- **Excerpt to read**:
---

Luckily, it’s not all about incentives. Uniswap v3 coming to Arbitrum following the governance vote is an interesting development. In fact, they’re already deployed!

They were initially set on extending their v3 launch to Optimism once it went live. However, given the delay, things have obviously changed.

v3 on Ethereum has been criticised for its heavy gas usage compared to v2. It’s not unexpected, given the additional complexity of the contracts. v3 LPs exist as NFTs, and these are typically more expensive to work with. v3 might have thrived on Polygon, they just probably just weren’t optimistic enough.

Visor Finance has already given us a taste of the additional yield possible from active strategies. Deployment on Arbitrum will potentially allow users to fully realise the true potential of v3 with more active LP strategies, made possible by capital efficiency from low fees. More sophisticated strategies could also be created to take advantage of these low fees, likely attracting significant TVL (and some competitors).

Visor’s GAMMA active LP strategy. Taken from Visor Finance.

This also means that being an early user on upcoming active LP strategy platforms may be an exceptional play, yielding both platform tokens and higher (potentially defensible) yields from strategies.

MCDEX

MCDEX was the first project that began building on Arbitrum (despite its multi-chain strategy), and thus it is fair to believe that they are one of the farthest along in terms of development, and should be ready to launch when Arbitrum does.

They’ve also recently managed to close a $7m round with various funds, including Alameda, Delphi, DeFiance and Multicoin. High demand for trading perpetuals (“perps”) on centralised exchanges and growing volume on Perpetual Protocol has already given us a good indication of the demand we might see on MCDEX.

A potential integration with Uniswap v3 has also been discussed, extending the capabilities of MCDEX far beyond what is achievable alone. With the ability to permissionlessly create perp markets, all eyes will be on MCDEX. They may eventually evolve into the staple decentralised perp trading platform and pull in significant capital into Arbitrum.

Update: Tracer’s perps are coming too.

Chainlink?

There have been many conversations about LINK’s role in Arbitrum lately, with some speculating that it was going to be the native asset (check this thread). We now know that to be false, yet LINK likely does play a big role in Arbitrum.

---

- **Input records**:
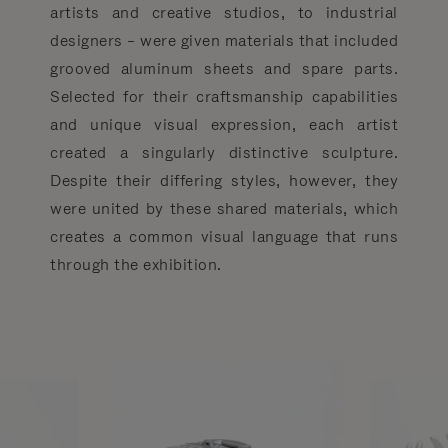
artists and creative studios, to industrial
designers – were given materials that included
grooved aluminum sheets and spare parts.
Selected for their craftsmanship capabilities
and unique visual expression, each artist
created a singularly distinctive sculpture.
Despite their differing styles, however, they
were united by these shared materials, which
creates a common visual language that runs
through the exhibition.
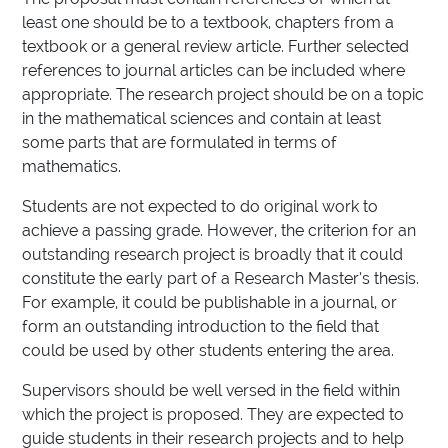
least one should be to a textbook, chapters from a
textbook or a general review article. Further selected
references to journal articles can be included where
appropriate. The research project should be on a topic
in the mathematical sciences and contain at least
some parts that are formulated in terms of
mathematics.
Students are not expected to do original work to
achieve a passing grade. However, the criterion for an
outstanding research project is broadly that it could
constitute the early part of a Research Master’s thesis.
For example, it could be publishable in a journal, or
form an outstanding introduction to the field that
could be used by other students entering the area.
Supervisors should be well versed in the field within
which the project is proposed. They are expected to
guide students in their research projects and to help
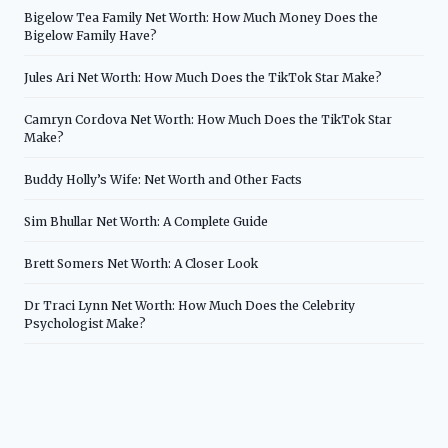
Bigelow Tea Family Net Worth: How Much Money Does the
Bigelow Family Have?
Jules Ari Net Worth: How Much Does the TikTok Star Make?
Camryn Cordova Net Worth: How Much Does the TikTok Star
Make?
Buddy Holly’s Wife: Net Worth and Other Facts
Sim Bhullar Net Worth: A Complete Guide
Brett Somers Net Worth: A Closer Look
Dr Traci Lynn Net Worth: How Much Does the Celebrity
Psychologist Make?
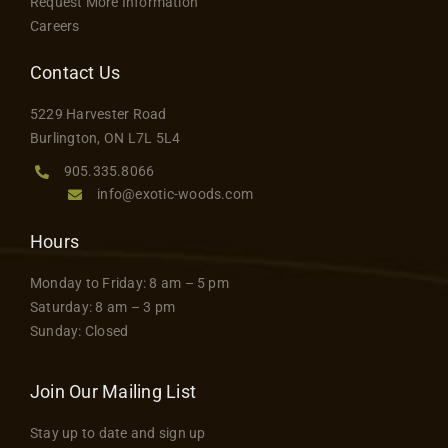
Request More Information
Careers
Contact Us
5229 Harvester Road
Burlington, ON L7L 5L4
905.335.8066
info@exotic-woods.com
Hours
Monday to Friday: 8 am – 5 pm
Saturday: 8 am – 3 pm
Sunday: Closed
Join Our Mailing List
Stay up to date and sign up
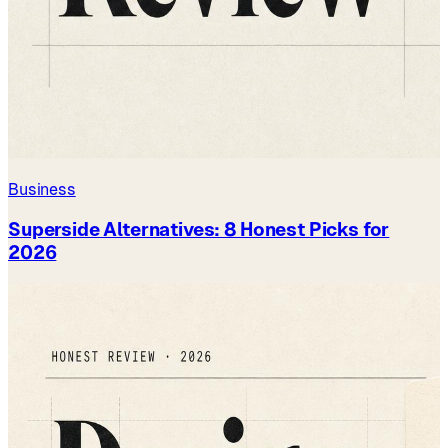
Business
Superside Alternatives: 8 Honest Picks for
2026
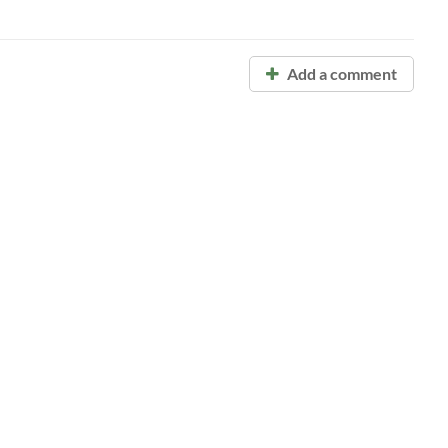
Add a comment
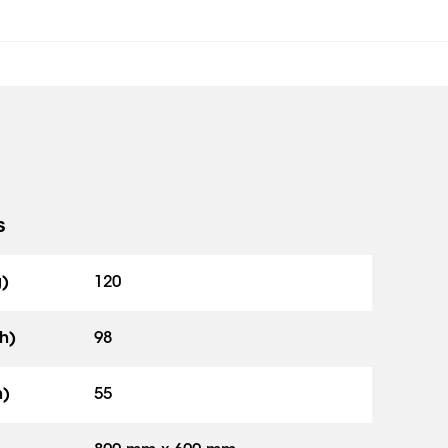
s
g)
120
h)
98
h)
55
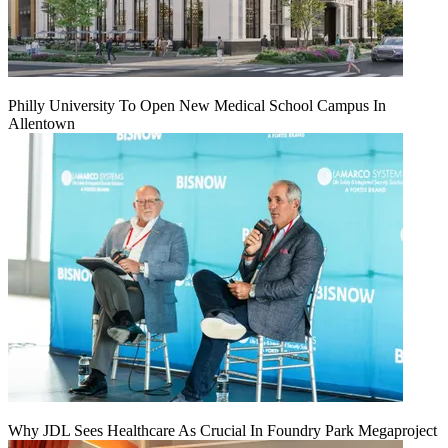
Philly University To Open New Medical School Campus In
Allentown
Why JDL Sees Healthcare As Crucial In Foundry Park Megaproject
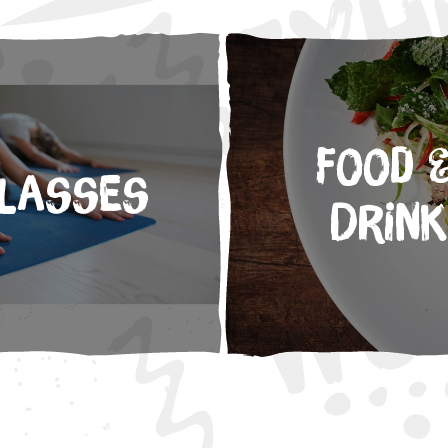
Food 
lasses
Drink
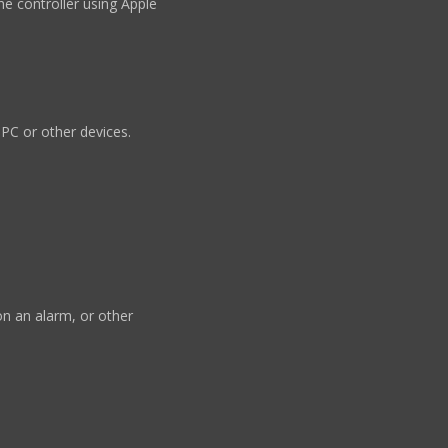
he controller using Apple
 PC or other devices.
n an alarm, or other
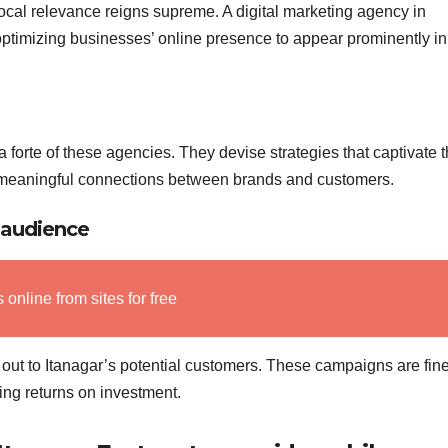
local relevance reigns supreme. A digital marketing agency in
timizing businesses’ online presence to appear prominently in
 forte of these agencies. They devise strategies that captivate 
 meaningful connections between brands and customers.
 audience
nline from sites for free
out to Itanagar’s potential customers. These campaigns are fine
ing returns on investment.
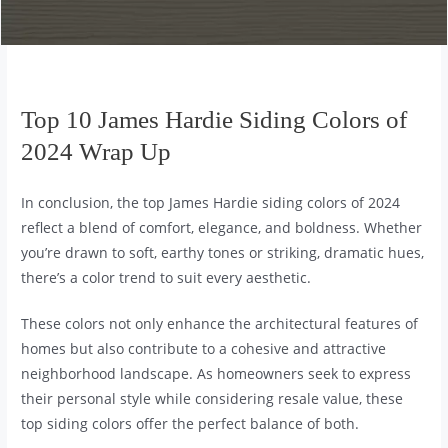
Top 10 James Hardie Siding Colors of
2024 Wrap Up
In conclusion, the top James Hardie siding colors of 2024
reflect a blend of comfort, elegance, and boldness. Whether
you’re drawn to soft, earthy tones or striking, dramatic hues,
there’s a color trend to suit every aesthetic.
These colors not only enhance the architectural features of
homes but also contribute to a cohesive and attractive
neighborhood landscape. As homeowners seek to express
their personal style while considering resale value, these
top siding colors offer the perfect balance of both.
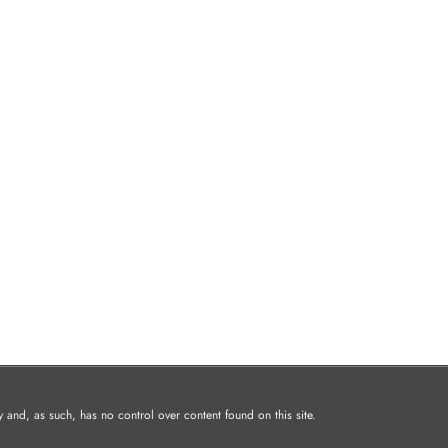
and, as such, has no control over content found on this site.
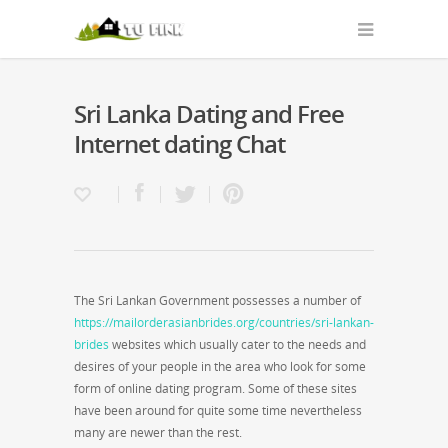
Sri Lanka Dating and Free
Internet dating Chat
The Sri Lankan Government possesses a number of
https://mailorderasianbrides.org/countries/sri-lankan-
brides
websites which usually cater to the needs and
desires of your people in the area who look for some
form of online dating program. Some of these sites
have been around for quite some time nevertheless
many are newer than the rest.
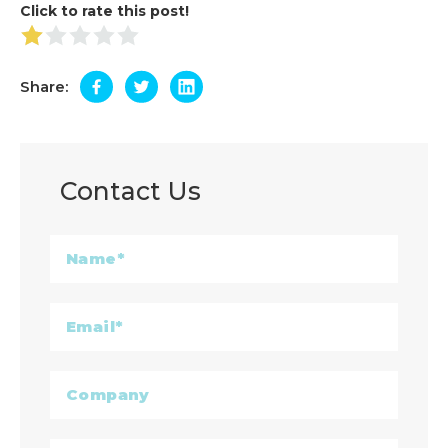
Click to rate this post!
Share:
Contact Us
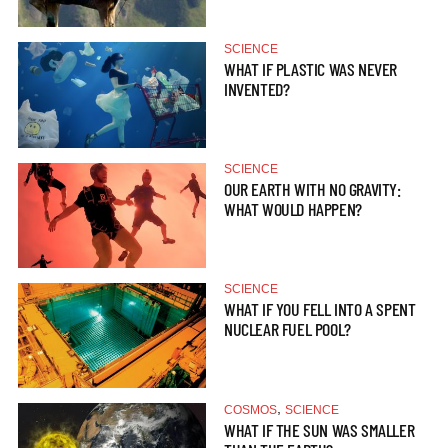
SCIENCE
WHAT IF PLASTIC WAS NEVER
INVENTED?
SCIENCE
OUR EARTH WITH NO GRAVITY:
WHAT WOULD HAPPEN?
SCIENCE
WHAT IF YOU FELL INTO A SPENT
NUCLEAR FUEL POOL?
,
COSMOS
SCIENCE
WHAT IF THE SUN WAS SMALLER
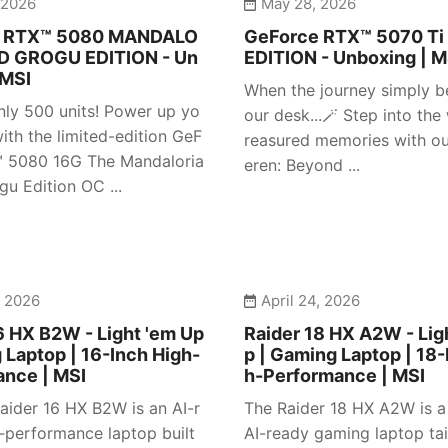
 2026
May 28, 2026
e RTX™ 5080 MANDALO
GeForce RTX™ 5070 Ti
D GROGU EDITION - Un
EDITION - Unboxing | M
 MSI
When the journey simply b
nly 500 units! Power up yo
our desk...🪄 Step into the
ith the limited-edition GeF
reasured memories with our
™ 5080 16G The Mandaloria
eren: Beyond ...
gu Edition OC ...
, 2026
April 24, 2026
6 HX B2W - Light 'em Up
Raider 18 HX A2W - Lig
 Laptop | 16-Inch High-
p | Gaming Laptop | 18-
ance | MSI
h-Performance | MSI
aider 16 HX B2W is an AI-r
The Raider 18 HX A2W is 
-performance laptop built
AI-ready gaming laptop tai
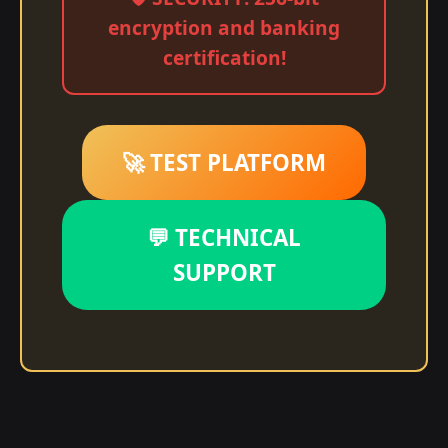
encryption and banking
certification!
🚀 TEST PLATFORM
💬 TECHNICAL
SUPPORT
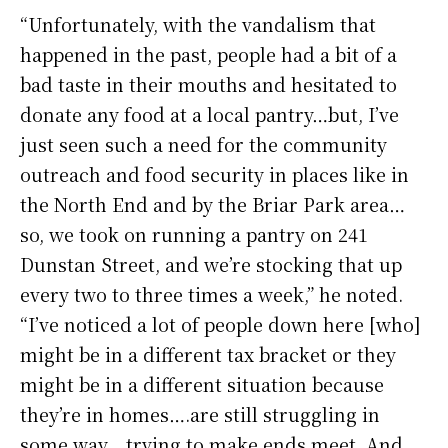
“Unfortunately, with the vandalism that
happened in the past, people had a bit of a
bad taste in their mouths and hesitated to
donate any food at a local pantry…but, I’ve
just seen such a need for the community
outreach and food security in places like in
the North End and by the Briar Park area…
so, we took on running a pantry on 241
Dunstan Street, and we’re stocking that up
every two to three times a week,” he noted.
“I’ve noticed a lot of people down here [who]
might be in a different tax bracket or they
might be in a different situation because
they’re in homes….are still struggling in
some way….trying to make ends meet. And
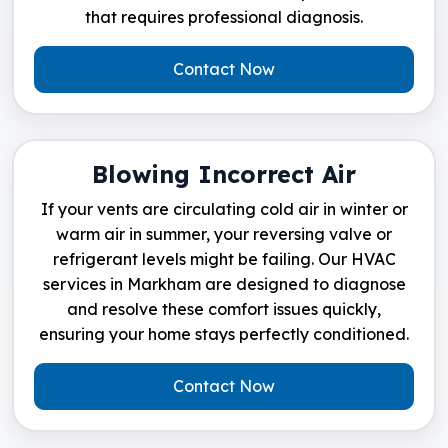
that requires professional diagnosis.
Contact Now
Blowing Incorrect Air
If your vents are circulating cold air in winter or
warm air in summer, your reversing valve or
refrigerant levels might be failing. Our HVAC
services in Markham are designed to diagnose
and resolve these comfort issues quickly,
ensuring your home stays perfectly conditioned.
Contact Now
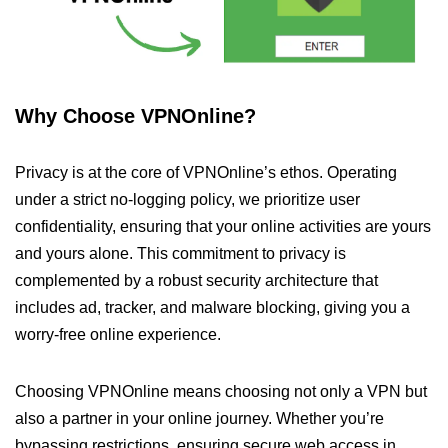
Why Choose VPNOnline?
Privacy is at the core of VPNOnline’s ethos. Operating
under a strict no-logging policy, we prioritize user
confidentiality, ensuring that your online activities are yours
and yours alone. This commitment to privacy is
complemented by a robust security architecture that
includes ad, tracker, and malware blocking, giving you a
worry-free online experience.
Choosing VPNOnline means choosing not only a VPN but
also a partner in your online journey. Whether you’re
bypassing restrictions, ensuring secure web access in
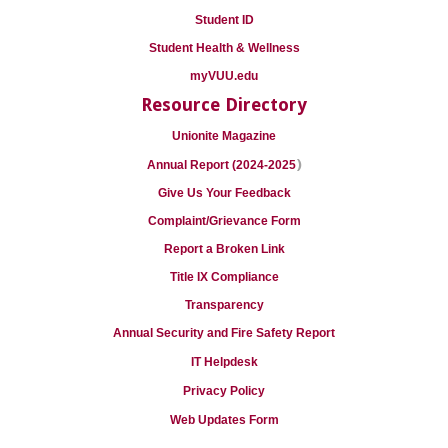
Student ID
Student Health & Wellness
myVUU.edu
Resource Directory
Unionite Magazine
)
Annual Report (2024-2025
Give Us Your Feedback
Complaint/Grievance Form
Report a Broken Link
Title IX Compliance
Transparency
Annual Security and Fire Safety Report
IT Helpdesk
Privacy Policy
Web Updates Form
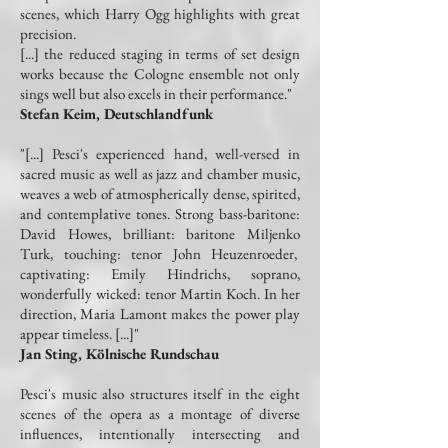
scenes, which Harry Ogg highlights with great
precision.
[...] the reduced staging in terms of set design
works because the Cologne ensemble not only
sings well but also excels in their performance."
Stefan Keim, Deutschlandfunk
"[...] Pesci's experienced hand, well-versed in
sacred music as well as jazz and chamber music,
weaves a web of atmospherically dense, spirited,
and contemplative tones. Strong bass-baritone:
David Howes, brilliant: baritone Miljenko
Turk, touching: tenor John Heuzenroeder,
captivating: Emily Hindrichs, soprano,
wonderfully wicked: tenor Martin Koch. In her
direction, Maria Lamont makes the power play
appear timeless. [...]"
Jan Sting, Kölnische Rundschau
Pesci's music also structures itself in the eight
scenes of the opera as a montage of diverse
influences, intentionally intersecting and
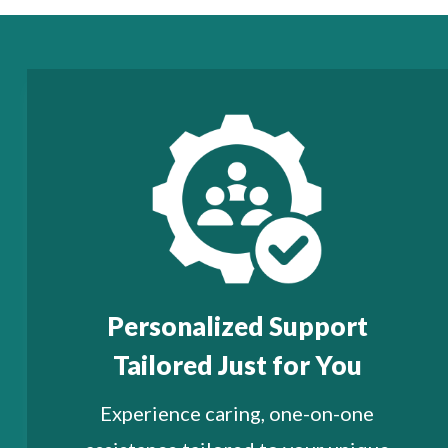
Personalized Support
Tailored Just for You
Experience caring, one-on-one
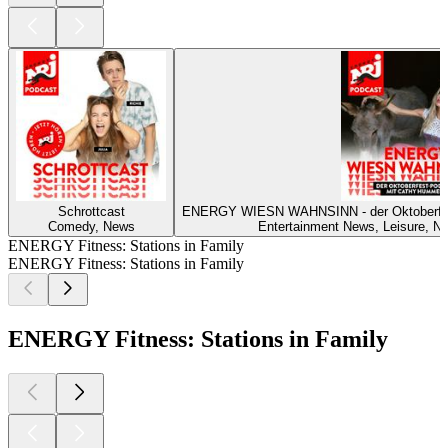
Schrottcast
ENERGY WIESN WAHNSINN - der Oktoberf
Comedy, News
Entertainment News, Leisure, Ne
ENERGY Fitness: Stations in Family
ENERGY Fitness: Stations in Family
ENERGY Fitness: Stations in Family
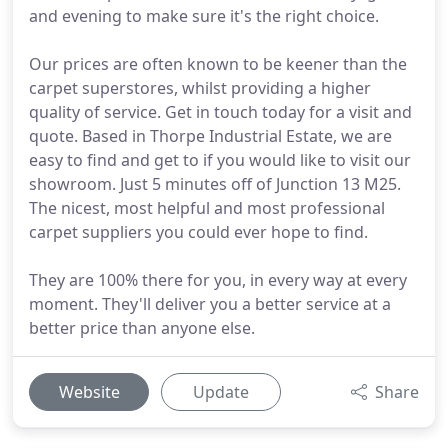
and evening to make sure it's the right choice.
Our prices are often known to be keener than the
carpet superstores, whilst providing a higher
quality of service. Get in touch today for a visit and
quote. Based in Thorpe Industrial Estate, we are
easy to find and get to if you would like to visit our
showroom. Just 5 minutes off of Junction 13 M25.
The nicest, most helpful and most professional
carpet suppliers you could ever hope to find.
They are 100% there for you, in every way at every
moment. They'll deliver you a better service at a
better price than anyone else.
Website
Update
Share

---

- **Exercises to complete**:
A: From the Arbitrum excerpt, write out word for word the stretch from "They were initially" through "(and some competitors).".
B: Report every row containing the string "ensuring", matching case exactly.

- **Task-by-task results**:
A:
They were initially set on extending their v3 launch to Optimism once it went live. However, given the delay, things have obviously changed.

v3 on Ethereum has been criticised for its heavy gas usage compared to v2. It’s not unexpected, given the additional complexity of the contracts. v3 LPs exist as NFTs, and these are typically more expensive to work with. v3 might have thrived on Polygon, they just probably just weren’t optimistic enough.

Visor Finance has already given us a taste of the additional yield possible from active strategies. Deployment on Arbitrum will potentially allow users to fully realise the true potential of v3 with more active LP strategies, made possible by capital efficiency from low fees. More sophisticated strategies could also be created to take advantage of these low fees, likely attracting significant TVL (and some competitors).

B:
ensuring your home stays perfectly conditioned.
confidentiality, ensuring that your online activities are yours
bypassing restrictions, ensuring secure web access in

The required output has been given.